15 μl of blood from mouse exsanguination was harvested in Microvette CB300 tubes containing EDTA. Samples were analyzed using the Celltac α MEK-6500K instrument, following manufacturer’s instruction, for: Erythrocyte count, Granulocyte count, Hematocrit, Hemoglobin, Lymphocyte count, Mean cell hemoglobin, Mean cell hemoglobin concentration, Mean cell volume, Monocyte count, Platelet count, and Total leukocyte count.

Statistics

Statistical analyses were performed using GraphPad Prism 9.0 software (GraphPad, La Jolla, CA). The data were analyzed to determine whether they follow a parametric or non-parametric distribution. If the data are normally distributed and have equal variance, a one-way analysis of variance (ANOVA) will be used to determine if there are any significant differences between the groups. One-way ANOVA with Brown-Forsythe and Welch multiple comparisons correction was performed to analyze for changes across time points within the same organ. If the data are not normally distributed, a non-parametric analysis such as the Kruskal–Wallis test, followed by Dunn’s post-hoc test, will be used to compare with the control. A p value of <0.05 was considered significant.

Study approval

All animal experiments were undertaken in accordance with criteria outlined in a license granted under the Animals (Scientific Procedures) Act 1986 and approved by the University of Edinburgh Animal Ethics Committee.
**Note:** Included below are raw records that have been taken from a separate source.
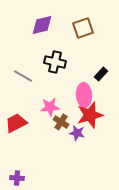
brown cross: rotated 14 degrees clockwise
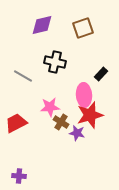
purple cross: moved 2 px right, 2 px up
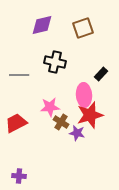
gray line: moved 4 px left, 1 px up; rotated 30 degrees counterclockwise
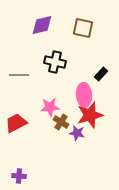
brown square: rotated 30 degrees clockwise
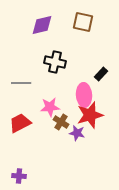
brown square: moved 6 px up
gray line: moved 2 px right, 8 px down
red trapezoid: moved 4 px right
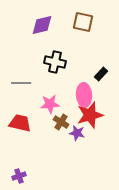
pink star: moved 3 px up
red trapezoid: rotated 40 degrees clockwise
purple cross: rotated 24 degrees counterclockwise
This study was conducted in compliance with all relevant ethical regulations, including the principles outlined in the Declaration of Helsinki. The use of human material was granted by the South East Scotland Research Ethics Committee 02, and the use of buffy coats was covered by the Scottish National Blood Transfusion Service (SNBTS). Buffy coats from informed consenting healthy volunteers were obtained in collaboration with SNBTS Blood Donor Center, Edinburgh, United Kingdom, under SNBTS Sample Governance 16-09.